La Chambre correctionnelle du tribunal de première instance de la Cour d’appel de Rabat a rendu son verdict dans la soirée du lundi 22 juillet, mettant fin à une affaire de vol spectaculaire ayant ciblé un entrepôt de la Direction régionale du ministère de l’Éducation nationale à Rabat, indique le quotidien Al Akhbar de ce mercredi 13 mai. Les faits remontent à quelques semaines, lorsque des malfaiteurs ont forcé l’entrée d’un dépôt situé dans la zone de sécurité Hassan Akkad, à Rabat, qui abritait, indique le quotidien, «du matériel informatique de pointe, destiné aux élèves des établissements scolaires de la région dans le cadre du programme des écoles pionnières». Parmi les équipements dérobés, il y avait environ 250 appareils, dont une centaine de tableaux électroniques, des ordinateurs et divers accessoires technologiques, prêts à être distribués aux établissements éducatifs.
L’enquête, menée sous la supervision du Parquet général près la Cour d’appel de Rabat, a permis d’identifier et d’arrêter les principaux suspects et a permis de révéler que «le cerveau présumé de ce braquage était un ancien agent de sécurité privé, qui, grâce à sa connaissance des lieux et des horaires, aurait planifié l’opération en exploitant les failles de sécurité du dépôt. Les caméras de surveillance ont capté des images clés de l’opération, confirmant son implication directe dans ce vol», écrit le quotidien.
Lors du procès, la Chambre correctionnelle a examiné les preuves accablantes réunies contre les accusés: des rapports d’expertise réalisés sur place, des enregistrements vidéo des caméras de surveillance, et des indices matériels corroborant leur participation active dans cette affaire. Le juge a finalement prononcé une peine de trois ans de prison ferme à l’encontre de chaque prévenu, «une sanction ferme reflétant la gravité des faits», selon Al Akhbar.

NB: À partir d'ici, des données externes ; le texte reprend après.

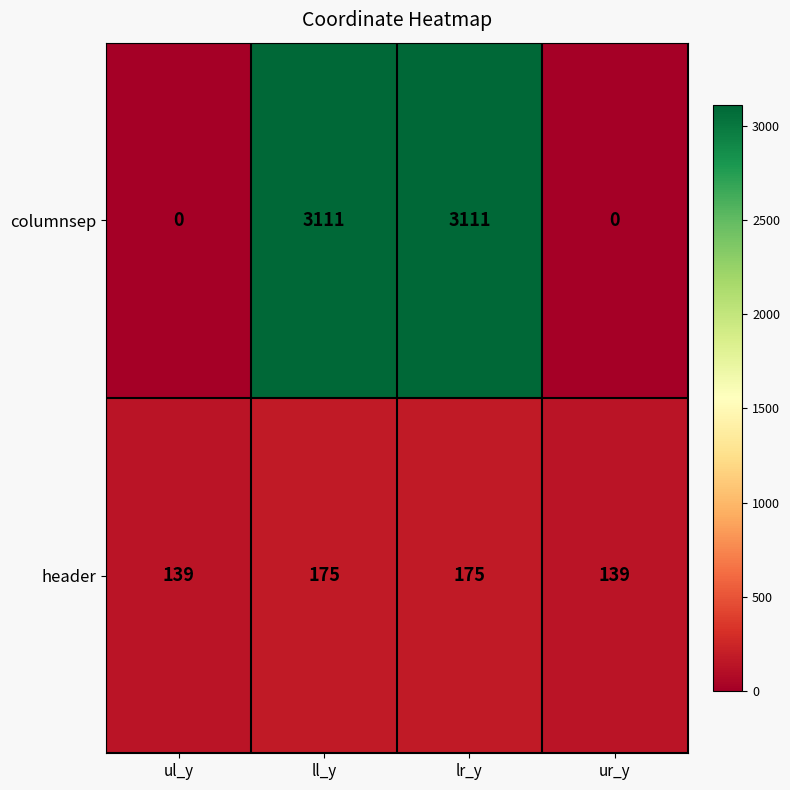

The value of header at ll_y is 175. True or false?

True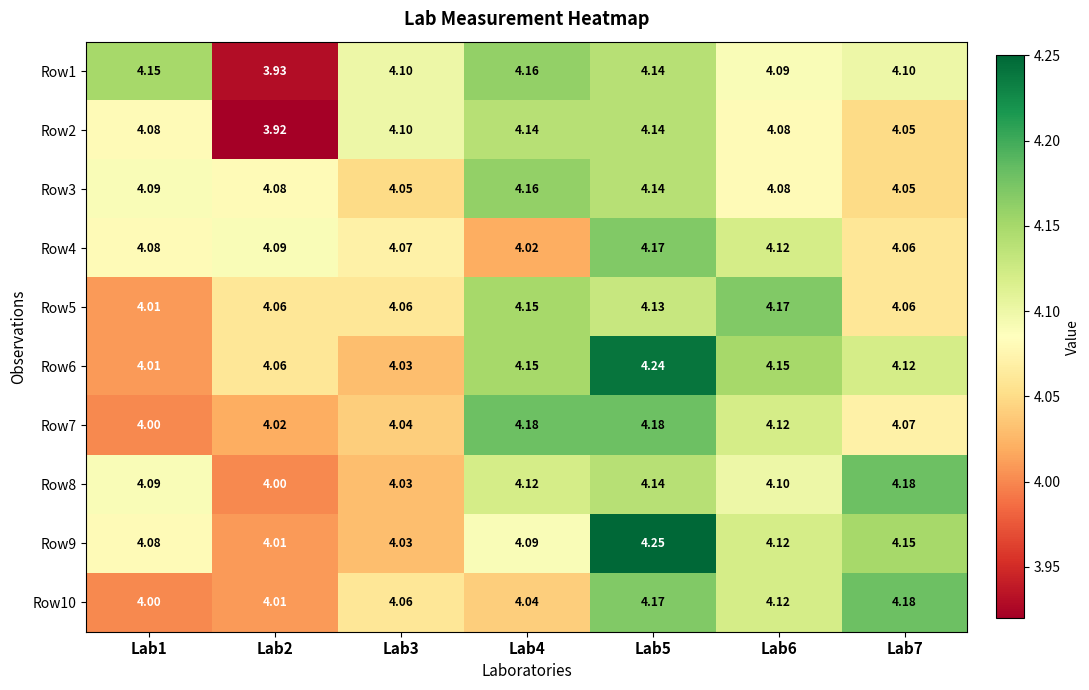

Is the value of Row6 at Lab2 greater than the value of Row5 at Lab5?

No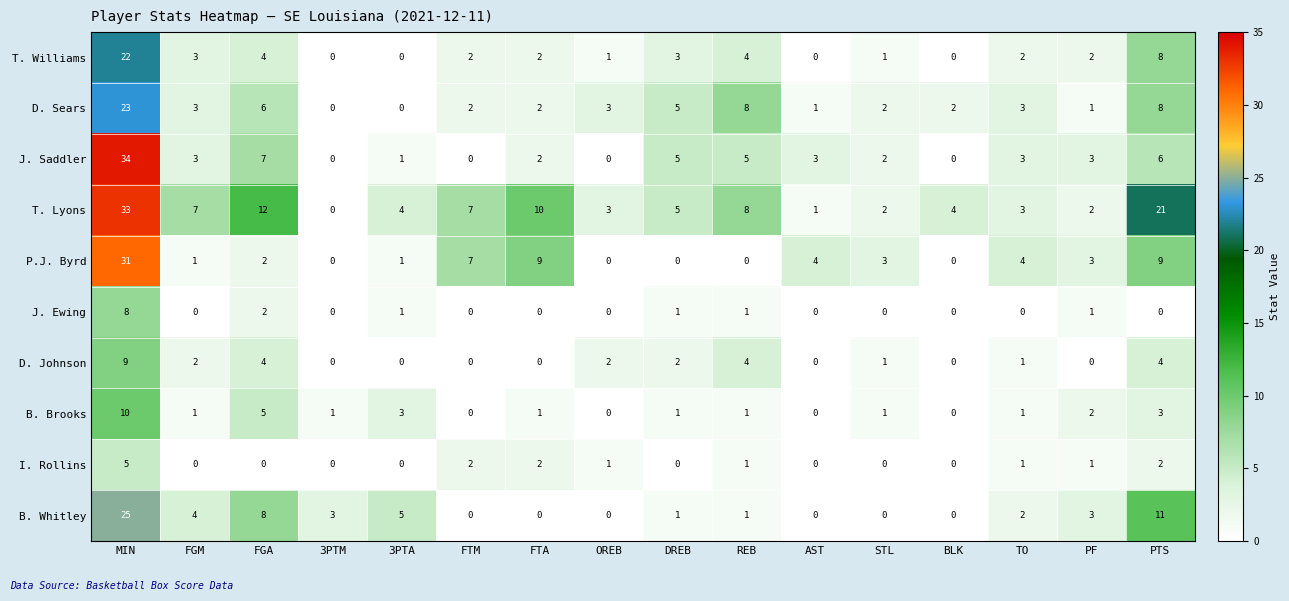

What is the maximum value for T. Williams?

22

Sur un autre volet, l’enquête a conduit à l’arrestation d’un commerçant de Rabat, qui détenait l’intégralité des appareils volés. Bien que cet individu ait affirmé «ignorer l’origine illégale» de ce recel, les enquêteurs ont pu démontrer qu’il était «parfaitement au courant de leur provenance frauduleuse», affirme le quotidien. La justice ne l’a pas épargné: l’homme a écopé d’une peine identique à celle des autres accusés: trois ans de prison ferme. Cette affaire révèle encore une fois, écrit Al Akhbar, «les failles sécuritaires dans les institutions publiques» et rappelle toute «l’importance d’une vigilance accrue pour protéger les ressources destinées à l’éducation des jeunes».